Atatürk’ün Mason olup olmadığı meselesi
uzun yıllardır birçok tartışmaya vesile olmuştur. Bu konuyla ilgili
çeşitli kaynaklar farklı iddialar öne sürüyor
Geçen hafta On Soruda Türkiye’de
Masonluk Tarihi’ni yazmaya girişmiş, ne var ki, son sorumuz olan
‘Atatürk Mason muydu?’yu sorduğumuz halde yerimizin müsaadesizliği
yüzünden cevabını bu haftaya bırakmıştık.
Önce Mason localarının kapatılması
meselesini ele alalım. Mason locaları kapatıldı mı yoksa kapandı mı?
Anti-Mason cepheye göre kapatıldı, Masonlara göre ise uyumaya bırakıldı.

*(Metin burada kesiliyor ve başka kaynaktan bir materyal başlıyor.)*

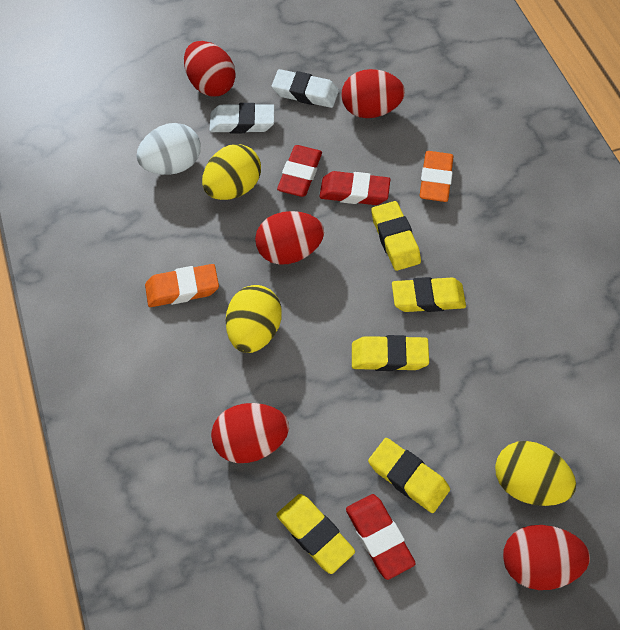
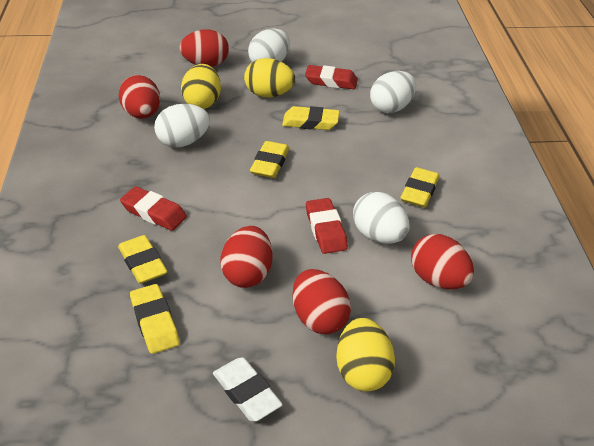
orange eraser: [145,264,219,307] [420,151,453,202] = 2 -> none = 0
white egg: [136,123,201,175] = 1 -> [154,104,210,148] [248,28,290,62] [353,192,409,244] [370,71,416,113] = 4
white eraser: [209,103,275,133] [272,69,339,108] = 2 -> [213,357,283,422] = 1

Elimizde birkaç rivayet var. Eski Van
milletvekili İbrahim Arvas’a göre Atatürk’ün hayatta sevmediği iki zümre
vardı: Dönmeler (Sabetaycılar) ve Masonlar. CHP Grubu’na talimat
göndererek Masonluğun yasaklanmasını isteyen Atatürk, onu kökü dışarıda
olduğu için kapattırmıştır bu rivayete göre. Hatta locaları kapatılmasın
diye Masonlar tarafından kendisine Meşrık-ı Azamlık teklif edince
küplere binip ‘Cehennem olun gidin Yahudi uşakları. Benim milletim bana
kahraman sıfatını verdi; sizin gibi bir cıfıt Yahudiye uşak mı
olacağım?’ demiştir.
Atatürk sahiden de Arvas’ın dediği gibi
Masonları kovdu mu? Bilmiyoruz. Ancak diğer rivayetlere bakılınca bu
tehditvari sözün hatırat sahibi tarafından eklendiği veya en azından
abartıldığı belli oluyor.
İkinci rivayet, kendisi ileri dereceden
bir Mason olan Atatürk’ün doktoru Mim Kemal Öke’ye ait. Öke bir
seferinde Atatürk’e Masonların başına geçmesini teklif etmiş. Ancak
Atatürk mealen, Masonluğa girmeyeceğini çünkü prensiplerini başkalarının
koyduğu hiçbir işe girmediğini söylemiştir.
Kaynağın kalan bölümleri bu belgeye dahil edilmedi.